What needs to be done. Tally the lines in these records that hold the string "analysis", and reply with the number alone.

(Saved entries)
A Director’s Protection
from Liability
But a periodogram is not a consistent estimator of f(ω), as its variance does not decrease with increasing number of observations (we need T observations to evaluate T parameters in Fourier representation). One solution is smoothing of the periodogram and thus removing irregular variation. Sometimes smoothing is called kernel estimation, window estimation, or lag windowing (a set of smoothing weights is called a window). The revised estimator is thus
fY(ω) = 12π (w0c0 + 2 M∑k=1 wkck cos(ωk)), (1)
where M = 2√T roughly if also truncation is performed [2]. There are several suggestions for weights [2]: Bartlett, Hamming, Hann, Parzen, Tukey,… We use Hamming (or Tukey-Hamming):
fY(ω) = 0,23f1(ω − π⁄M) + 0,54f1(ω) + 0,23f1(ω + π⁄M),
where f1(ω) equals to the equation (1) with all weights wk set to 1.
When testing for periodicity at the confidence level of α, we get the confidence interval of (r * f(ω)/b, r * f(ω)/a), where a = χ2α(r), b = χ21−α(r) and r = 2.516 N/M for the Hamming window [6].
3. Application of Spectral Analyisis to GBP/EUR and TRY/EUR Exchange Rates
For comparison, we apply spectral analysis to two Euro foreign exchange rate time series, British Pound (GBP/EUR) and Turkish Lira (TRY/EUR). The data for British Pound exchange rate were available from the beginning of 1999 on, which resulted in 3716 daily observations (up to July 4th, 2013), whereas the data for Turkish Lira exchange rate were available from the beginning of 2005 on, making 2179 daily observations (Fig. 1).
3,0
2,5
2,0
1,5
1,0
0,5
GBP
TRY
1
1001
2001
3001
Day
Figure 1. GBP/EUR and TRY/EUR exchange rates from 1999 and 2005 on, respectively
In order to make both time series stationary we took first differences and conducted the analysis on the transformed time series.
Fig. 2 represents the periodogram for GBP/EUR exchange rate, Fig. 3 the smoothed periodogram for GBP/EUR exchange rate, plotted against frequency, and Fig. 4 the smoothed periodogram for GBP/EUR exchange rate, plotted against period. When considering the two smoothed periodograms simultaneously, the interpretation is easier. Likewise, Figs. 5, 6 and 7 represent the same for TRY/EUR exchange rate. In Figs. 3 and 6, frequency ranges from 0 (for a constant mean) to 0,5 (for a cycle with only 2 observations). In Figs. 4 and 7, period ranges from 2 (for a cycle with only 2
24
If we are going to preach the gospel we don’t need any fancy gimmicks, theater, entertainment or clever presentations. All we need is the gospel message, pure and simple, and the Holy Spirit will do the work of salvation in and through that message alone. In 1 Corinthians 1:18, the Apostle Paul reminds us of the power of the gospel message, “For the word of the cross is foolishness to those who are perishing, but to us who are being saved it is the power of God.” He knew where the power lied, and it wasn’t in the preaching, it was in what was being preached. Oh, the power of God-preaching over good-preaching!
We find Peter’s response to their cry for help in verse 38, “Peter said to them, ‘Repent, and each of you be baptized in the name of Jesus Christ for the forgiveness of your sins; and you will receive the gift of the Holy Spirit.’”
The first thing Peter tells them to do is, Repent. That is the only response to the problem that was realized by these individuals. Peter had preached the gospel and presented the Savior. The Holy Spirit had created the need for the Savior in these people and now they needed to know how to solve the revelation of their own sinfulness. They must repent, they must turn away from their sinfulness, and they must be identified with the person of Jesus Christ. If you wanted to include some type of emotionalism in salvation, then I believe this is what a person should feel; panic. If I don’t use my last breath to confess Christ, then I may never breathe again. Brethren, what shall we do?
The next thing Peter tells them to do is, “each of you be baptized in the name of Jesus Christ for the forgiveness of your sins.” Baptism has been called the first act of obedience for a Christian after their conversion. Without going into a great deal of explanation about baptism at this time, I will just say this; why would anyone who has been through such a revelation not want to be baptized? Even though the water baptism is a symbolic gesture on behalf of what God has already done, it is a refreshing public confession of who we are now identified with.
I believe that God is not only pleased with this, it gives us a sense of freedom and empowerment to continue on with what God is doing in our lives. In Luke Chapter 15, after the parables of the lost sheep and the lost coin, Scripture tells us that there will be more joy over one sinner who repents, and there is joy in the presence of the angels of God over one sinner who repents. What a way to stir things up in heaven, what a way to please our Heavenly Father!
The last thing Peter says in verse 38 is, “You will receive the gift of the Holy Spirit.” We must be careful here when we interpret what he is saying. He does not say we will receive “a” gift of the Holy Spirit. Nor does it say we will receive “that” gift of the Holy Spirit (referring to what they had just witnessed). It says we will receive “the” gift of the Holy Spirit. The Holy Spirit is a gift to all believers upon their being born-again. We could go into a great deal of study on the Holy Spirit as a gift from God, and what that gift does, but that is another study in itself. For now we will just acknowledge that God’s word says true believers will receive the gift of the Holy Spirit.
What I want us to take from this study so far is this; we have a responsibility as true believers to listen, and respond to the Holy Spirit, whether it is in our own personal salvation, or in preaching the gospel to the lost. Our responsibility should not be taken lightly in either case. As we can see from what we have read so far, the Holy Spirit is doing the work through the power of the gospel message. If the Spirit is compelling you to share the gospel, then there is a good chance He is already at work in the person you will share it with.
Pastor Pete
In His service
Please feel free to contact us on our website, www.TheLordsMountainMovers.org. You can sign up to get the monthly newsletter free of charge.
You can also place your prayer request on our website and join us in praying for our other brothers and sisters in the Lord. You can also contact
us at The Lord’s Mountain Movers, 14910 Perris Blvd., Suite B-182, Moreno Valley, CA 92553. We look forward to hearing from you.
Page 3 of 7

Response for this exercise. 2